Point correspondence data across multiple images:
※

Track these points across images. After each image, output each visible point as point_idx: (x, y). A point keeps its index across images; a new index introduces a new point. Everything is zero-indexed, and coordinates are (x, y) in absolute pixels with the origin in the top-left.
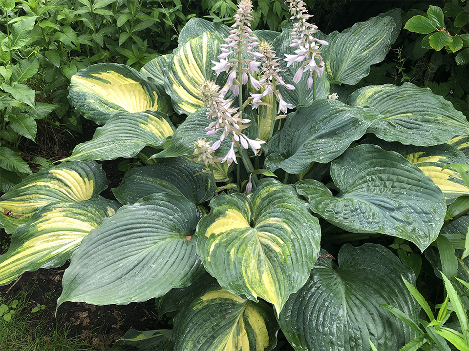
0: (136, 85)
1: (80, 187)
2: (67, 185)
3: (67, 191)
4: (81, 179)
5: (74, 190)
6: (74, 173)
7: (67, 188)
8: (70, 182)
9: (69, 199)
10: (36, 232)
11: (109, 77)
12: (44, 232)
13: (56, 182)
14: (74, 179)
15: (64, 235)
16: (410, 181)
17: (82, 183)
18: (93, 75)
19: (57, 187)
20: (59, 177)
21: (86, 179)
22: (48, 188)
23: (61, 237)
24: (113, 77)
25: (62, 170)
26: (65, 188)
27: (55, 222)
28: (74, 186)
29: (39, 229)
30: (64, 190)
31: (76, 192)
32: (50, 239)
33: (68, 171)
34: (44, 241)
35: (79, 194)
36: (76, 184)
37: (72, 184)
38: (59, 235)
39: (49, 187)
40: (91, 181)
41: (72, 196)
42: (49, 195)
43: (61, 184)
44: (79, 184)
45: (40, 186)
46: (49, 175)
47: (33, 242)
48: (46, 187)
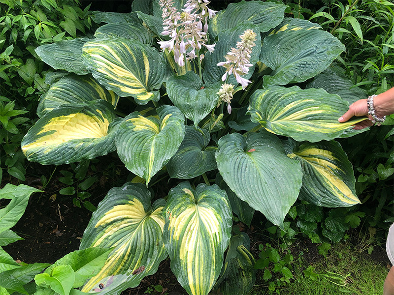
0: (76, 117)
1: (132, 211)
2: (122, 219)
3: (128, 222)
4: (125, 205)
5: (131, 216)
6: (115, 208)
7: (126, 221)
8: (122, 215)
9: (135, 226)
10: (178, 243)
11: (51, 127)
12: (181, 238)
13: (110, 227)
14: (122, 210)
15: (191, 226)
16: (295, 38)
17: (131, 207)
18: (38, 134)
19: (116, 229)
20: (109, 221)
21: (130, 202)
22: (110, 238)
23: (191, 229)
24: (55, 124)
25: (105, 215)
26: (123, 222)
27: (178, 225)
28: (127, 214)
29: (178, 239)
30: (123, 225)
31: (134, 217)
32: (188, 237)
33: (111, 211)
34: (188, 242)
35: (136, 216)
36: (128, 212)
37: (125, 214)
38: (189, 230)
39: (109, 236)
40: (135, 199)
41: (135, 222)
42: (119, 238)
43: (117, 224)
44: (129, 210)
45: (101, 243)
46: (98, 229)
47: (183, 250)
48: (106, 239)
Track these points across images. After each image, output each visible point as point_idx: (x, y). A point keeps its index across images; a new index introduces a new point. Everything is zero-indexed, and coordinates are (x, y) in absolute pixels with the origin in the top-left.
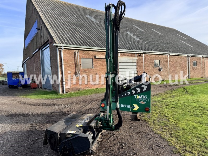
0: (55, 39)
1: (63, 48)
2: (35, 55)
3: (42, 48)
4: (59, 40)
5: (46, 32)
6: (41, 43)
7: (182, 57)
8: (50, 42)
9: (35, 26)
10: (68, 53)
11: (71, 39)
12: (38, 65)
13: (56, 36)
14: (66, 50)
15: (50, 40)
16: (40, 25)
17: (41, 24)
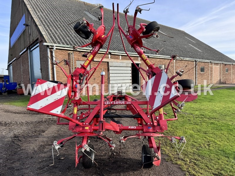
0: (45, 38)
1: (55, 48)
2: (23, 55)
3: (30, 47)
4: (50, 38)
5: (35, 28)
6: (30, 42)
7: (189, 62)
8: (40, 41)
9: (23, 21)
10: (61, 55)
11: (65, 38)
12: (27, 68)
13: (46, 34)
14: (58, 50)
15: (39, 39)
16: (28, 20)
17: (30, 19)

※

About this exercise
Copy all of the records above verbatim, line for line, omitting every picture placeholder.

Result of the exercise
Track these points across images. After each image, output each visible point as point_idx: (x, y). A point keeps its index across images; a new index introduces a new point. Everything is zero-indexed, and coordinates are (x, y) in absolute pixels with the origin in the top-left.
0: (136, 85)
1: (80, 187)
2: (67, 185)
3: (67, 191)
4: (81, 179)
5: (74, 190)
6: (74, 173)
7: (67, 188)
8: (70, 182)
9: (69, 199)
10: (36, 232)
11: (109, 77)
12: (44, 232)
13: (56, 182)
14: (74, 179)
15: (64, 235)
16: (410, 181)
17: (82, 183)
18: (93, 75)
19: (57, 187)
20: (59, 177)
21: (86, 179)
22: (48, 188)
23: (61, 237)
24: (113, 77)
25: (62, 170)
26: (65, 188)
27: (55, 222)
28: (74, 186)
29: (39, 229)
30: (64, 190)
31: (76, 192)
32: (50, 239)
33: (68, 171)
34: (44, 241)
35: (79, 194)
36: (76, 184)
37: (72, 184)
38: (59, 235)
39: (49, 187)
40: (91, 181)
41: (72, 196)
42: (49, 195)
43: (61, 184)
44: (79, 184)
45: (40, 186)
46: (49, 175)
47: (33, 242)
48: (46, 187)
0: (76, 117)
1: (132, 211)
2: (122, 219)
3: (128, 222)
4: (125, 205)
5: (131, 216)
6: (115, 208)
7: (126, 221)
8: (122, 215)
9: (135, 226)
10: (178, 243)
11: (51, 127)
12: (181, 238)
13: (110, 227)
14: (122, 210)
15: (191, 226)
16: (295, 38)
17: (131, 207)
18: (38, 134)
19: (116, 229)
20: (109, 221)
21: (130, 202)
22: (110, 238)
23: (191, 229)
24: (55, 124)
25: (105, 215)
26: (123, 222)
27: (178, 225)
28: (127, 214)
29: (178, 239)
30: (123, 225)
31: (134, 217)
32: (188, 237)
33: (111, 211)
34: (188, 242)
35: (136, 216)
36: (128, 212)
37: (125, 214)
38: (189, 230)
39: (109, 236)
40: (135, 199)
41: (135, 222)
42: (119, 238)
43: (117, 224)
44: (129, 210)
45: (101, 243)
46: (98, 229)
47: (183, 250)
48: (106, 239)
Track these points across images. After each image, output each visible point as point_idx: (x, y). A point keeps its index across images; a new index introduces a new point. Everything is zero-indexed, and coordinates are (x, y) in absolute pixels with the origin in the top-left.
0: (55, 39)
1: (63, 48)
2: (35, 55)
3: (42, 48)
4: (59, 40)
5: (46, 32)
6: (41, 43)
7: (182, 57)
8: (50, 42)
9: (35, 26)
10: (68, 53)
11: (71, 39)
12: (38, 65)
13: (56, 36)
14: (66, 50)
15: (50, 40)
16: (40, 25)
17: (41, 24)
0: (45, 38)
1: (55, 48)
2: (23, 55)
3: (30, 47)
4: (50, 38)
5: (35, 28)
6: (30, 42)
7: (189, 62)
8: (40, 41)
9: (23, 21)
10: (61, 55)
11: (65, 38)
12: (27, 68)
13: (46, 34)
14: (58, 50)
15: (39, 39)
16: (28, 20)
17: (30, 19)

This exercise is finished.